- Episode no.: Episode 18
- Directed by: David Tomblin
- Written by: David Tomblin
- Editing by: Lee Doig
- Production code: 18
- Original air date: 30 September 1970

Guest appearances
- Alexis Kanner as Lieutenant Jim Regan; Lois Maxwell as Miss Holland; Steven Berkoff as Captain Steve Minto; Geraldine Moffat as Jean Regan; Colin Gordon as Albert Thompson; Eleanor Summerfield as Muriel Thompson; Windsor Davies as Morgan; Al Mancini as Lieutenant Andy Conroy;

Episode chronology
| ← Previous "The Responsibility Seat" | Next → "The Sound of Silence" |

= The Cat with Ten Lives =

"The Cat with Ten Lives" is the 18th episode of UFO, a 1970 British science fiction television series about an alien invasion of Earth. David Tomblin wrote the screenplay and directed the episode. The episode was filmed between 22 May and 3 June 1970 and was first broadcast on 30 September 1970 on Associated Television. It was the 19th episode filmed.

The series was created by Gerry Anderson and Sylvia Anderson with Reg Hill, and produced by the Andersons and Lew Grade's Century 21 Productions for Grade's ITC Entertainment company.

==Plot==
Moonbase interceptor pilot James Regan is on 48 hours leave from the Moon. He and his wife are invited by an older couple, the Thompsons, who have mysteriously been given an unusual psychic board game. While the two couples are playing the game, Regan starts to have strange reactions and faints. Later, as Regan and his wife are driving down a country road they stop their car to avoid a Siamese cat. They are then abducted by aliens who take them to their UFO, where he has another experience similar to the one he had at the Thompson home. Regan awakes back in his car with the cat but his wife missing, abducted by the aliens. Regan explains his story at SHADO Control but Straker sends him back to the Moon. Meanwhile the cat now has free rein inside Control.

SHADO's resident doctor – Douglas Jackson – has performed an autopsy on an alien body and found it to be entirely human, not – as previously believed – an alien species that harvests human organs to extend its lifespan. He surmises that the aliens may be able to control human brains.

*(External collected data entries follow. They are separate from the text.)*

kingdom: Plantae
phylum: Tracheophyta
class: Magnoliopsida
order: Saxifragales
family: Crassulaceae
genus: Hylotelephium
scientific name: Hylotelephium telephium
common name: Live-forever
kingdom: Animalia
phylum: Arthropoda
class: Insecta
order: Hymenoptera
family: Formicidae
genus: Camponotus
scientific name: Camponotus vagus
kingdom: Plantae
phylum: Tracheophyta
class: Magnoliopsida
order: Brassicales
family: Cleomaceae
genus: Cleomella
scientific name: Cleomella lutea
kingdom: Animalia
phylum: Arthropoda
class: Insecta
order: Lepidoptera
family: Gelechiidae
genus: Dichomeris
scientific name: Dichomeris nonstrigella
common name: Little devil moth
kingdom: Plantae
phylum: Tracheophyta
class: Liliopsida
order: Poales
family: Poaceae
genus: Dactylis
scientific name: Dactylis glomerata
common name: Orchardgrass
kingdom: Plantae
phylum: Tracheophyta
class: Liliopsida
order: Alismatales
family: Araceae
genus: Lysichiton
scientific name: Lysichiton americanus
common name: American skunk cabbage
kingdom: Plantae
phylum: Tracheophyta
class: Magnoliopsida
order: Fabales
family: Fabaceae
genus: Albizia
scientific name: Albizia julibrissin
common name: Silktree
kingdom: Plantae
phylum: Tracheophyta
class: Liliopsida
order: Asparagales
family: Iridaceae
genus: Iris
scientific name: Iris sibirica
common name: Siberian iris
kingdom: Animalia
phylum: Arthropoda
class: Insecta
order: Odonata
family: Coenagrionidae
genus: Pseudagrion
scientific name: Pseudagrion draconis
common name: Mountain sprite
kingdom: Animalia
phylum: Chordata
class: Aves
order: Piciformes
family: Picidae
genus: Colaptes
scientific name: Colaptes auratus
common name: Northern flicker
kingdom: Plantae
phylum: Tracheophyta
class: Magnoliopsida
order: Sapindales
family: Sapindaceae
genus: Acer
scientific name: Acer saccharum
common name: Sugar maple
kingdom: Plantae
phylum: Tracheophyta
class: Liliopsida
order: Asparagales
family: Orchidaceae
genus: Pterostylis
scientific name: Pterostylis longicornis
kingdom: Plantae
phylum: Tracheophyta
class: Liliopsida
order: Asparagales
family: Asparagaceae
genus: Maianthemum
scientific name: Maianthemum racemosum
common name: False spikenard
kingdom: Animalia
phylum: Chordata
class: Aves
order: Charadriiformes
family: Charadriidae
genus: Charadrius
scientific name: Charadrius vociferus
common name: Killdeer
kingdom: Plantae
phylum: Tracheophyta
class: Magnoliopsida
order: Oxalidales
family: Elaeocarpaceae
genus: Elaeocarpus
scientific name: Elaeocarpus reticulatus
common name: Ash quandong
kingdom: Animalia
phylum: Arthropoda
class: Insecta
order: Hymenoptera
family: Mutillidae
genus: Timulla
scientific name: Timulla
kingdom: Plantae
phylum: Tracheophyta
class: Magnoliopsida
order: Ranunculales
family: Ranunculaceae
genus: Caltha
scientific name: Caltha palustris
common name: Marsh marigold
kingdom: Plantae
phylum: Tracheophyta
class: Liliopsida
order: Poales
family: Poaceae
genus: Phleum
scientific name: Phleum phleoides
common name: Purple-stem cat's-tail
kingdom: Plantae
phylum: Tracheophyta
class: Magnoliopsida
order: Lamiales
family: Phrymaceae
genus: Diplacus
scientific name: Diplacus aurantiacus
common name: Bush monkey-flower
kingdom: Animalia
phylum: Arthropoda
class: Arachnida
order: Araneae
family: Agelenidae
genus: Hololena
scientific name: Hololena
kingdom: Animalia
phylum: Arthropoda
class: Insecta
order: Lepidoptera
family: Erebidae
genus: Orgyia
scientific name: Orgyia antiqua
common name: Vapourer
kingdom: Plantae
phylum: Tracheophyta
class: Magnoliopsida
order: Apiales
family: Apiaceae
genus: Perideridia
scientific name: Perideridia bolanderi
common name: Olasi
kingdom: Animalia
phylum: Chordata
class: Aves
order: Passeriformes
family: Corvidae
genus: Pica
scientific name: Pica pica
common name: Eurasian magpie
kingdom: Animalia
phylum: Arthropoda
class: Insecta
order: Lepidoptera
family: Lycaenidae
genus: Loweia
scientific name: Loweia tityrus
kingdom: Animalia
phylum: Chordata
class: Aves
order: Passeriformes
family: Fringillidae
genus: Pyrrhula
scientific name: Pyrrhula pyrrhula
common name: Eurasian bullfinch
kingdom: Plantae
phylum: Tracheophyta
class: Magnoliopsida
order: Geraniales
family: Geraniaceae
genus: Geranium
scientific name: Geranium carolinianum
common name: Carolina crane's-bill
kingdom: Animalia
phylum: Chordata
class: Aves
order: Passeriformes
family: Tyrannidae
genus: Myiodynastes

When piloting his SHADO Interceptor escorting the Venus probe, Regan fails to destroy a UFO that leaves Earth carrying his wife. He is recalled to Earth for an assessment. Still controlled by the cat, Regan attacks Col. Paul Foster and returns to the Moon, where he puts his interceptor on a crash course with Moonbase. Straker determines that the cat is controlling Regan and has it eliminated. No longer under alien control, Regan sacrifices himself by just missing Moonbase but is unable to avoid impacting on the lunar surface.

==Reception==
Commentator Ian Fryer regards "The Cat with Ten Lives" as the "key episode" of UFO. Describing the episode as a "grown-up drama", he praises the realism of its Moonbase scenes (with their "constant undertone of strain and weariness"), as well as its affirmation of Straker's "fallibility" as SHADO leader. Fryer also compliments Sheybal's performance as Dr Jackson and Kanner's "brilliant, highly detailed" portrayal of Regan's instability.

By contrast, AnorakZone.com ranks "The Cat with Ten Lives" the seventh-worst episode of UFO, describing its story as "the strangest and most 'out there' [that] UFO ever did [...] funny for the wrong reasons, and watchable for same". Commenting that the plight of Regan's pregnant wife is "pushed down in the narrative in favour of a telepathic cat", the reviewer argues that compared to other episodes "The Cat with Ten Lives" feels "impossible to regard as part of the same series", adding that Kanner as Regan seems "like he's in a different programme to everyone else".

John Kenneth Muir criticises some aspects of the plot, arguing that SHADO is too trusting of the clearly affected Regan and careless in allowing an unknown cat to roam its control centre. Muir also suggests that the ending, with Regan sacrificing himself, has too much in common with other episodes. However, he praises the cinematography of the seance and abduction scenes, also calling the episode "gloriously filmed" and "one of the most stylishly presented in terms of mise-en-scène".